Just cuz most of the PPU are bad, and most of your other brass are good, doesn't make sorting them by headstamp the final word. Sort while flaring, you'll find all the bad ones, no matter the headstamp. And you'll get some good reloads out of the PPU brass that you might have missed out on. You will rarely need to do a press test, and even more rarely need to use a bullet puller. Maybe only once or twice while learning.
I picked up a bunch of weird headstamp 223's recently. A near complete circle around the entire casehead, broken only in one spot by a little symbol (not a star/Starline). It seems they have the same deal as your PPU brass. A heck a lot of 'em had no neck tension off the bat. To the scrap bin. Some of 'em passed QC the first go, albeit mostly as "borderline." Surely as rain, a few more get weeded out on each subsequent reloading session during the expanding phase. I'm down to one or two. It doesn't bother me to know they're in the lineup. If they're good, they're good. Doesn't matter to me the headstamp or for how many more firings they'll last. I catch the bad ones when they're actually bad, even if the headstamp were to be LC/Norma/Lapua, whatever. The label doesn't give a case a free pass.

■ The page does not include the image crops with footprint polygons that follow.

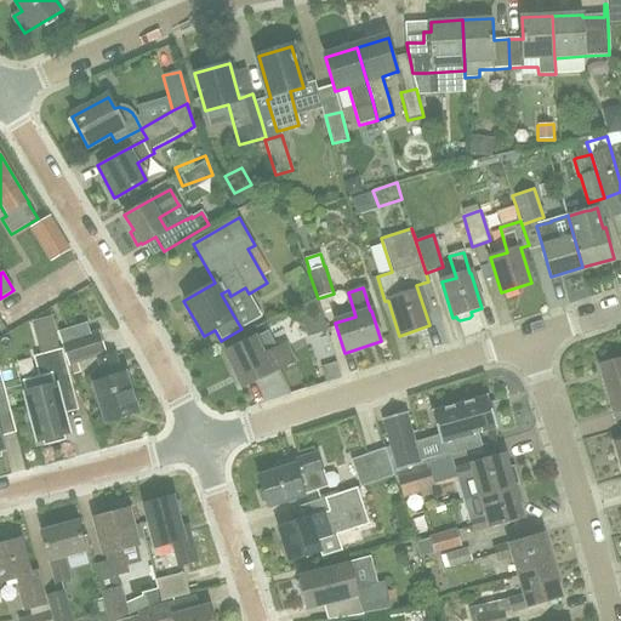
[(298,308),(308,337),(328,331),(317,298),(298,308)]
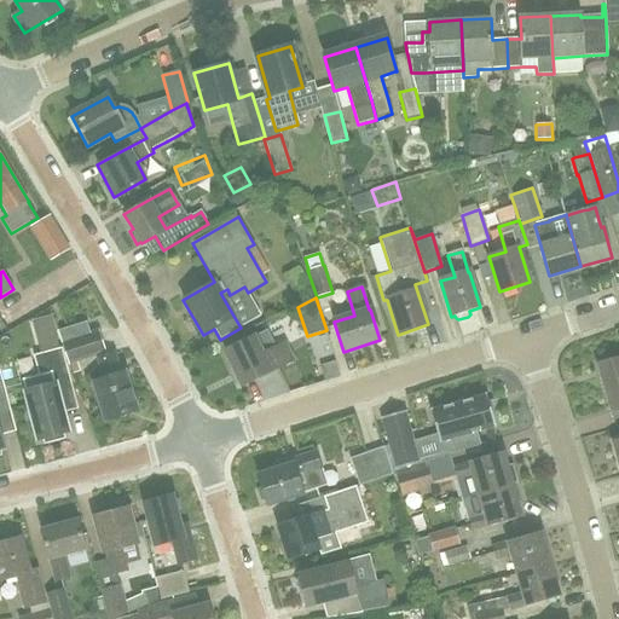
[(50,306),(36,306),(35,323),(50,323),(50,306)]
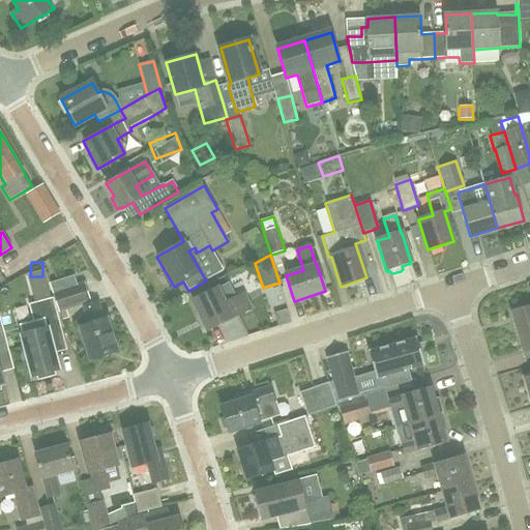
[(74,276),(51,284),(60,311),(90,300),(85,285),(77,287),(74,276)]
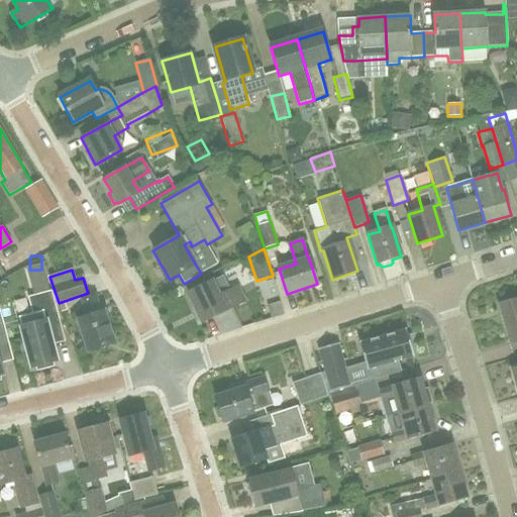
[(188,293),(202,321),(242,302),(237,290),(219,298),(212,282),(188,293)]
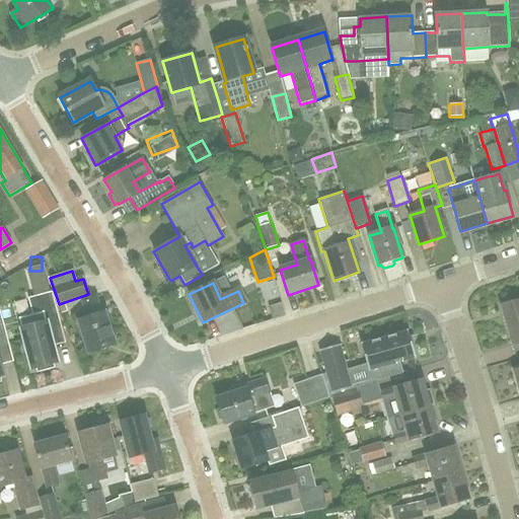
[(57,363),(53,347),(49,328),(61,325),(52,292),(28,298),(32,314),(18,318),(31,369),(36,368),(38,372),(54,368),(53,364),(57,363)]
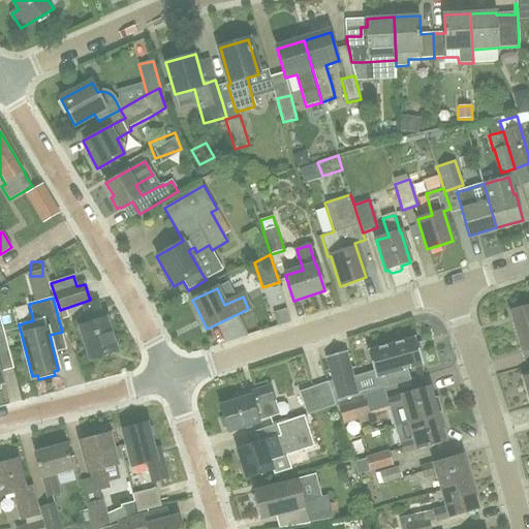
[(97,302),(84,307),(89,324),(80,328),(90,360),(117,350),(106,318),(102,319),(97,302)]
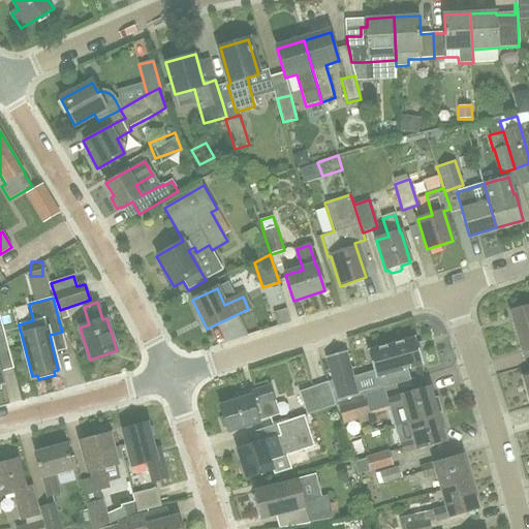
[(528,305),(510,310),(518,337),(522,352),(528,349),(528,305)]
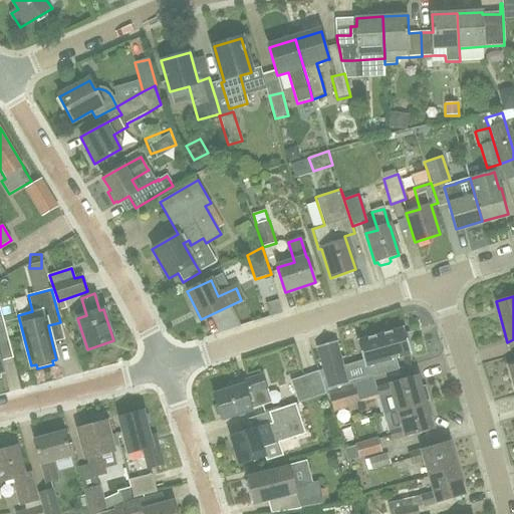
[(4,372),(0,356),(0,342),(9,340),(0,307),(0,306),(0,377),(1,377),(0,373),(4,372)]
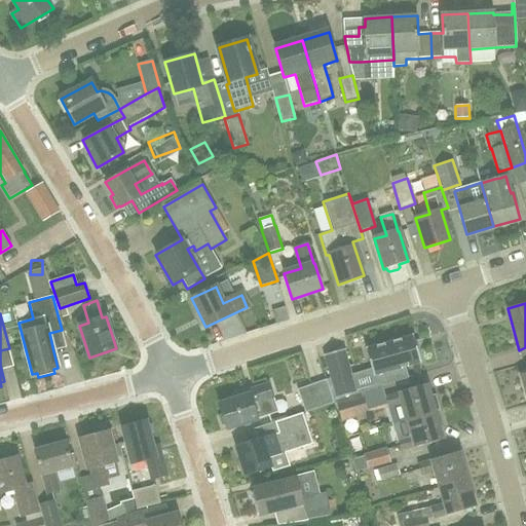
[(377,387),(382,386),(408,378),(405,367),(421,362),(414,336),(367,349),(377,387)]
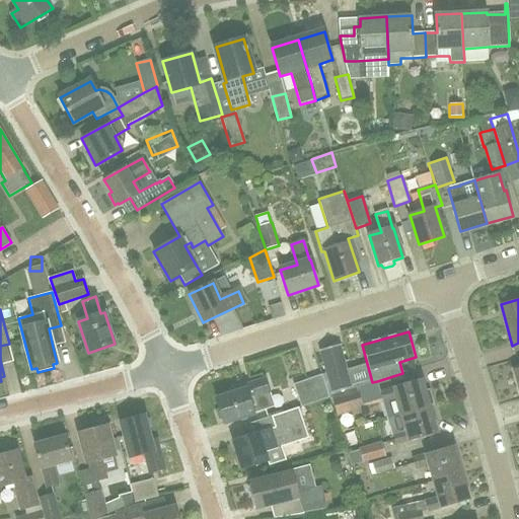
[(332,393),(352,388),(347,371),(340,345),(320,350),(332,393)]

I scrapped a bunch of once-fired, still-crimped LC, complete with annealing marks, in fact. They all happened to have a 72 year stamp. I had that brass stored away for over a year, thinking it was gold. But the expander ball doesn't lie. The ammo factory can swap different sizing dies to accomodate large batches of "deviant" brass. Most reloaders don't have the time or inclination to bother with that, esp since you'd then have to sort out your brass each time you sized it.
If you are an obsessive headstamp sorter, then you might look into getting a custom sizing die, undersized by a mic or three in the neck area for rifle brass. (Or an adjustable neck sizing die.) But I don't think that would be as valid an idea for pistol brass, cuz you'd overwork the brass near the web. I suppose you could size in two stages, using the smaller die to only size the first half inch of the case mouth.